• TASK REQUIREMENTS: Leave out the pictures and restate the rest of the data exactly.

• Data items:
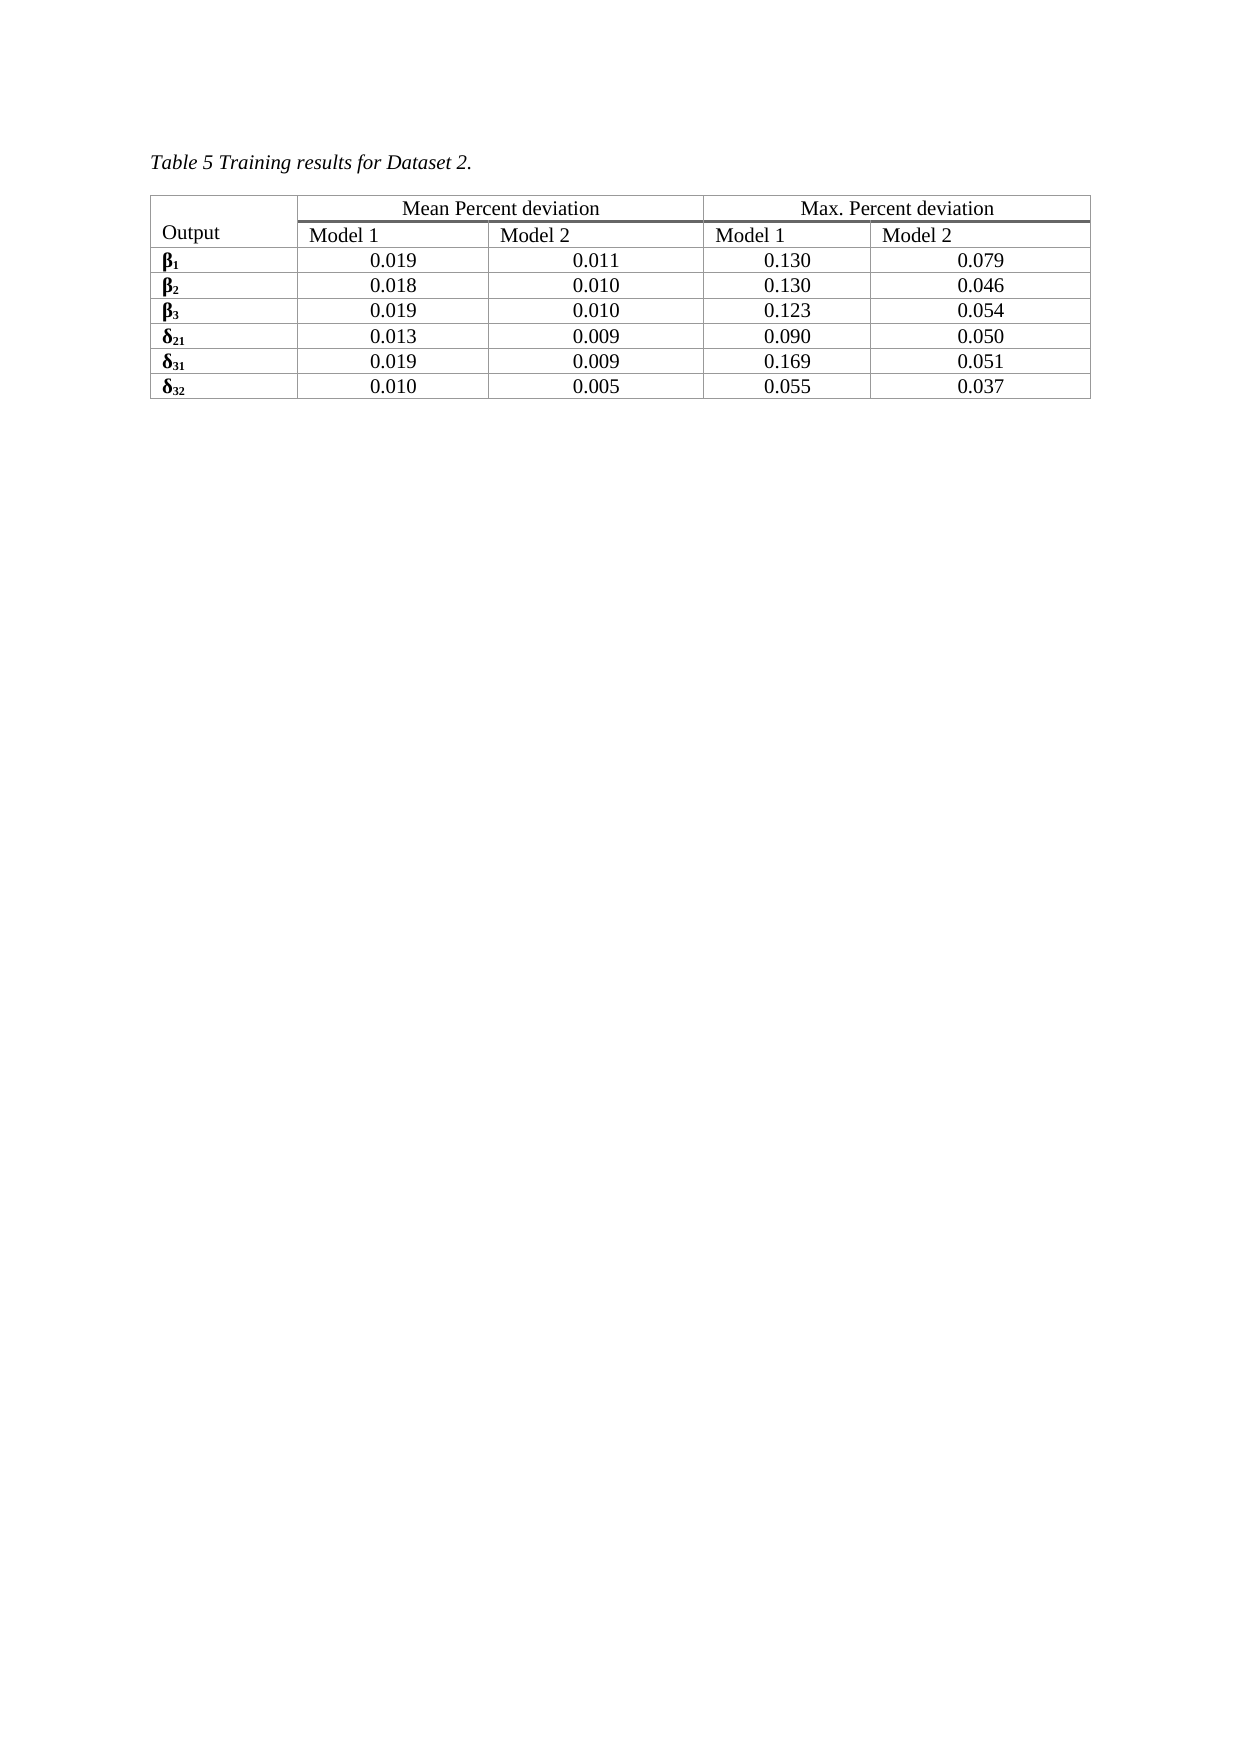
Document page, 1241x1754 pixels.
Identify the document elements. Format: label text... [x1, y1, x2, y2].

table_cell 0.123 [704, 299, 870, 322]
table_cell 0.010 [489, 299, 703, 322]
table_cell Model 2 [489, 223, 703, 247]
table_cell Model 1 [298, 223, 488, 247]
text Table 5 Training results for Dataset 2. [150, 150, 1090, 174]
table_cell 0.010 [298, 374, 488, 398]
table_cell 0.037 [871, 374, 1090, 398]
table_cell 0.090 [704, 324, 870, 348]
table_cell 0.050 [871, 324, 1090, 348]
table_cell 0.005 [489, 374, 703, 398]
table_cell 0.009 [489, 349, 703, 373]
table_cell 0.018 [298, 273, 488, 297]
table_header Max. Percent deviation [704, 196, 1090, 220]
table_header Output [151, 196, 297, 247]
table_cell 0.130 [704, 248, 870, 272]
table_cell 0.019 [298, 349, 488, 373]
table_cell 0.013 [298, 324, 488, 348]
table_cell 0.010 [489, 273, 703, 297]
table_cell δ21 [151, 324, 297, 348]
table_cell 0.055 [704, 374, 870, 398]
table_cell 0.169 [704, 349, 870, 373]
table_cell δ32 [151, 374, 297, 398]
table_cell 0.046 [871, 273, 1090, 297]
table_cell δ31 [151, 349, 297, 373]
table_cell β3 [151, 299, 297, 322]
table_cell 0.051 [871, 349, 1090, 373]
table_cell β1 [151, 248, 297, 272]
table_cell 0.009 [489, 324, 703, 348]
table_cell 0.019 [298, 248, 488, 272]
table_cell 0.054 [871, 299, 1090, 322]
table_header Mean Percent deviation [298, 196, 703, 220]
table_cell Model 1 [704, 223, 870, 247]
table_cell 0.130 [704, 273, 870, 297]
table_cell 0.079 [871, 248, 1090, 272]
table_cell Model 2 [871, 223, 1090, 247]
table_cell β2 [151, 273, 297, 297]
table_cell 0.019 [298, 299, 488, 322]
table_cell 0.011 [489, 248, 703, 272]
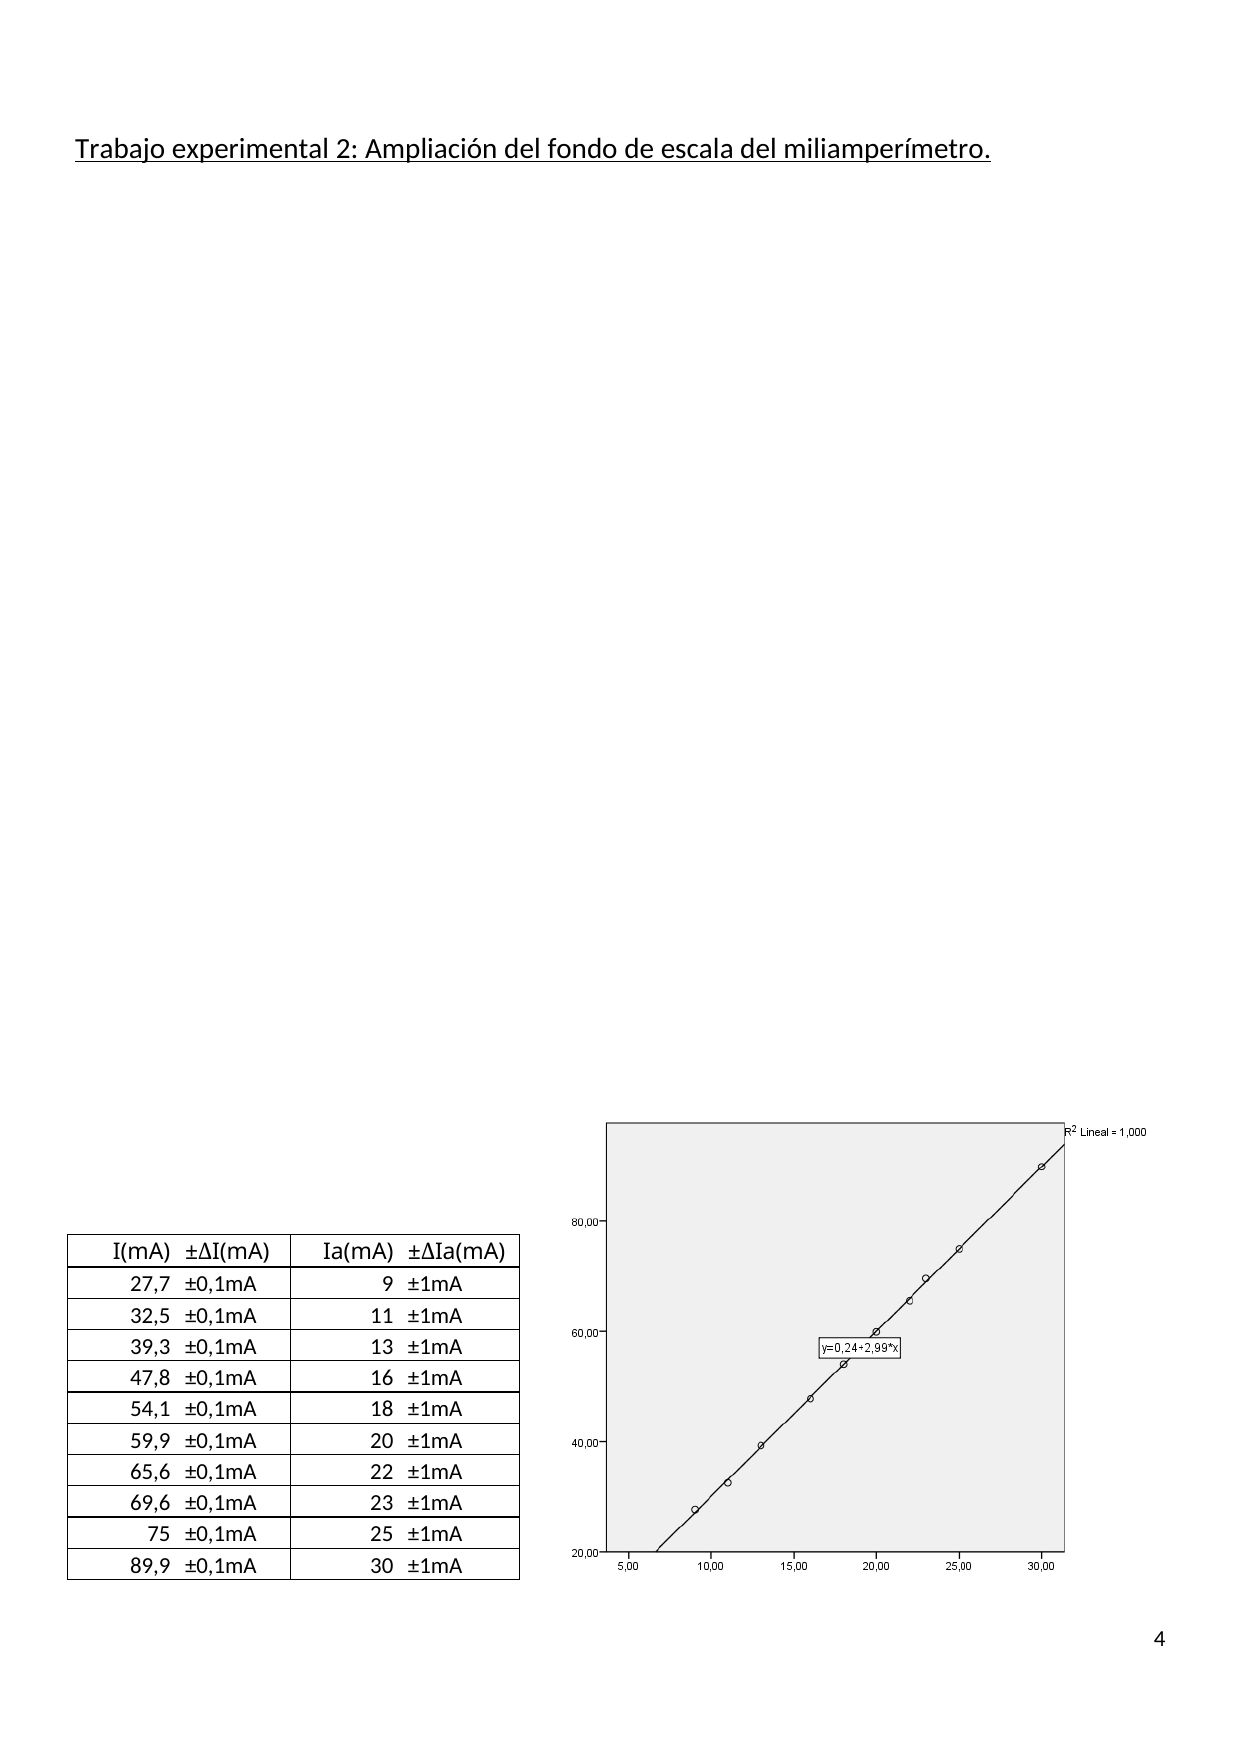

• THE ANSWER:
Document page, 1241x1754 pixels.
Identify the document elements. Format: label text... [x1, y1, x2, y2].

table_cell 0.123 [704, 299, 870, 322]
table_cell 0.010 [489, 299, 703, 322]
table_cell Model 2 [489, 223, 703, 247]
table_cell Model 1 [298, 223, 488, 247]
text Table 5 Training results for Dataset 2. [150, 150, 1090, 174]
table_cell 0.010 [298, 374, 488, 398]
table_cell 0.037 [871, 374, 1090, 398]
table_cell 0.090 [704, 324, 870, 348]
table_cell 0.050 [871, 324, 1090, 348]
table_cell 0.005 [489, 374, 703, 398]
table_cell 0.009 [489, 349, 703, 373]
table_cell 0.018 [298, 273, 488, 297]
table_header Max. Percent deviation [704, 196, 1090, 220]
table_header Output [151, 196, 297, 247]
table_cell 0.130 [704, 248, 870, 272]
table_cell 0.019 [298, 349, 488, 373]
table_cell 0.013 [298, 324, 488, 348]
table_cell 0.010 [489, 273, 703, 297]
table_cell δ21 [151, 324, 297, 348]
table_cell 0.055 [704, 374, 870, 398]
table_cell 0.169 [704, 349, 870, 373]
table_cell δ32 [151, 374, 297, 398]
table_cell 0.046 [871, 273, 1090, 297]
table_cell δ31 [151, 349, 297, 373]
table_cell β3 [151, 299, 297, 322]
table_cell 0.051 [871, 349, 1090, 373]
table_cell β1 [151, 248, 297, 272]
table_cell 0.009 [489, 324, 703, 348]
table_cell 0.019 [298, 248, 488, 272]
table_cell 0.054 [871, 299, 1090, 322]
table_header Mean Percent deviation [298, 196, 703, 220]
table_cell Model 1 [704, 223, 870, 247]
table_cell 0.130 [704, 273, 870, 297]
table_cell 0.079 [871, 248, 1090, 272]
table_cell Model 2 [871, 223, 1090, 247]
table_cell β2 [151, 273, 297, 297]
table_cell 0.019 [298, 299, 488, 322]
table_cell 0.011 [489, 248, 703, 272]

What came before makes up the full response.